INSTRUCTION: Reproduce the entries below verbatim, starting at the line with "Look at this" and continuing through the end of the entries.

· · ·

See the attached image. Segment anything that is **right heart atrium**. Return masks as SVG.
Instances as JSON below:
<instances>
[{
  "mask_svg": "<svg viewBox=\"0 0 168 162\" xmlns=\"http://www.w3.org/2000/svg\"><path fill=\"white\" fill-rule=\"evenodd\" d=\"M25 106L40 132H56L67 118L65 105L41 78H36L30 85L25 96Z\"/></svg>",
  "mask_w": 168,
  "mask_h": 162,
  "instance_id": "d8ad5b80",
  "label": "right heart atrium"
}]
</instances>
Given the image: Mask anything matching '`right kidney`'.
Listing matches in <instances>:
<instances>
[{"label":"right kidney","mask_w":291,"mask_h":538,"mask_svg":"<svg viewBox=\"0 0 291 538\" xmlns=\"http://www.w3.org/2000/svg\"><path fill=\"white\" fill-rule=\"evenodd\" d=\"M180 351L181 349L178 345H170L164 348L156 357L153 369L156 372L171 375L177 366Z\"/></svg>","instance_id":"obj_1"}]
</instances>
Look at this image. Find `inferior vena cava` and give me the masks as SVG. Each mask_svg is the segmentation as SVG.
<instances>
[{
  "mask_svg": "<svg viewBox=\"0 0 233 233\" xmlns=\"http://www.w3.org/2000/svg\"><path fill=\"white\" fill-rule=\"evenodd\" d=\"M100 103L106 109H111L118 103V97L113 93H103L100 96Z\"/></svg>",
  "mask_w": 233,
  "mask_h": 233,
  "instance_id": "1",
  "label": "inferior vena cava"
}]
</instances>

· · ·

WRITTEN SOLUTION:
Look at this image. Find `inferior vena cava` and give me the masks as SVG. Each mask_svg is the segmentation as SVG.
<instances>
[{
  "mask_svg": "<svg viewBox=\"0 0 233 233\" xmlns=\"http://www.w3.org/2000/svg\"><path fill=\"white\" fill-rule=\"evenodd\" d=\"M100 103L106 109H111L118 103V97L113 93H103L100 96Z\"/></svg>",
  "mask_w": 233,
  "mask_h": 233,
  "instance_id": "1",
  "label": "inferior vena cava"
}]
</instances>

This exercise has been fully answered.